The Massachusetts "Homicide by Motor Vehicle Statute" -- Chapter 90, Section 24G - has two main provisions. The first involves operating under the influence AND operating negligently and "by any such operation" causing someone's death. This charge is a felony punishable up to 15 years in state prison. There is also a mandatory minimum sentence of 1 year. That means no deductions. One must serve every day.

The other provision is a lesser charge. It involves operating under the influence OR operating negligently and "by any such operation" causing someone's death. So the distinction is obvious. One may be charged under this provision if one is simply negligent and not under the influence, or if one is simply under the influence and not negligent. As opposed to the felony charge where one must be both. The provision provides for imprisonment in jail for up to 2 ½ years. There is no mandatory minimum sentence.

Either way, a conviction will result in a 15 year loss of license. If it is one's second OUI charge, the registry of motor vehicles will suspend one's license for life.

So which will it be for Mr. Maskell? Since the police initially charged him with OUI and Negligent Operation, it appears that he will be facing the more serious felony charge. What may be proven, as always, is a different thing all together. Without seeing more of the evidence, it is hard to judge Maskell's chances of acquittal. But, if he were driving slowly and his passenger opened the door and fell out without warning, how can that amount to negligent driving? Again, for the felony charge, there must be intoxication and negligence and one or both must have caused the death. The prosecution must prove that something that Maskell did, or failed to do, set in motion a chain of events that caused Cole's death. And if not for those actions, Ms. Cole would not have died. This case is very different from the typical case where an allegedly drunk driver crashes and kills his/her own passenger. In this case, it may be that the passenger was negligent and Maskell was not.

Furthermore, what is the evidence of intoxication? The witnesses saw him driving slowly. There is no mention of erratic operation that would indicate impairment. Perhaps he had the odor of alcohol on his breath and failed sobriety tests and/or a breathalyzer. The article says that he made bail at the police station. If this had been a second OUI charge, or if Maskell had a long criminal record, the bail would have been significant and he may not have been able to post it.
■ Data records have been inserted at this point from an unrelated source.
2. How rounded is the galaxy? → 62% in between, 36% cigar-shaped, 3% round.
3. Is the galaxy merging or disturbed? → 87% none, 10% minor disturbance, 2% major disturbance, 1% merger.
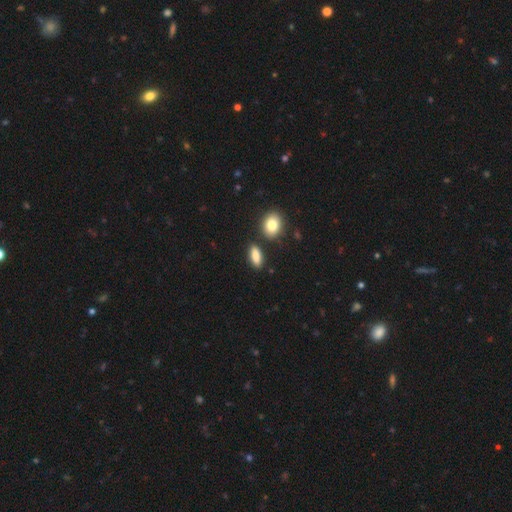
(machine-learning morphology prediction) Q: Smooth or featured?
A: smooth (86%); runner-up: star or artifact (7%)
Q: How rounded?
A: in between (74%); runner-up: cigar-shaped (20%)
Q: Merging?
A: none (80%); runner-up: minor disturbance (11%)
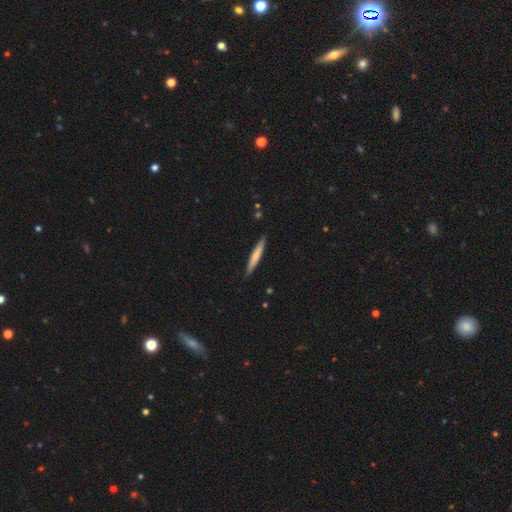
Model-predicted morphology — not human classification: Smooth or featured?
  - smooth: 64% *
  - featured or disk: 30%
  - star or artifact: 5%
How rounded?
  - cigar-shaped: 94% *
  - in between: 4%
  - round: 1%
Merging?
  - none: 87% *
  - minor disturbance: 10%
  - major disturbance: 2%
  - merger: 1%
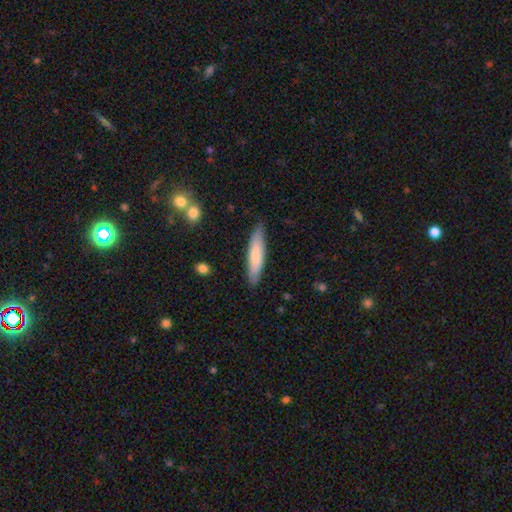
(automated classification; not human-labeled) smooth_or_featured: smooth (p=0.72) [alt: featured or disk p=0.23]
how_rounded: cigar-shaped (p=0.81) [alt: in between p=0.18]
merging: none (p=0.85) [alt: minor disturbance p=0.12]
Mr. Maskell is in need of an experienced criminal defense attorney to evaluate the evidence and obtain exoneration. Many different results are possible. It could be felony homicide, it could be misdemeanor homicide, it could be misdemeanor drunk driving, or it could be misdemeanor negligent operation. Obviously, my goal would be straight acquittal of all charges. And from what I have read, that may be obtainable.

Attleboro District Court Arraigns Two Men on Very Weak Charges of Making Columbine-Style Threats

Facebook.jpgThreats charges were read against two former Attleboro High School students at their arraignment yesterday in the Attleboro District court. According to boston.com, 18 year-old Natick Sands and 20 year-old Ryan Ringuette were arrested for having a dangerous Facebook conversation.

According to the prosecutor, Sands was angry about something and said to Rinquette: "People wonder why I talk about random mass killing sprees all the time FED UP." Ringuette responded: "It's Columbine all over again." The prosecutor also alleged that Sands and Ring discussed how to attack Attleboro High School and the school police officer. Foxnews.com, however, reported that "[a] specific target was not mentioned in the discussions, and that school officials did not believe that anyone was in imminent danger."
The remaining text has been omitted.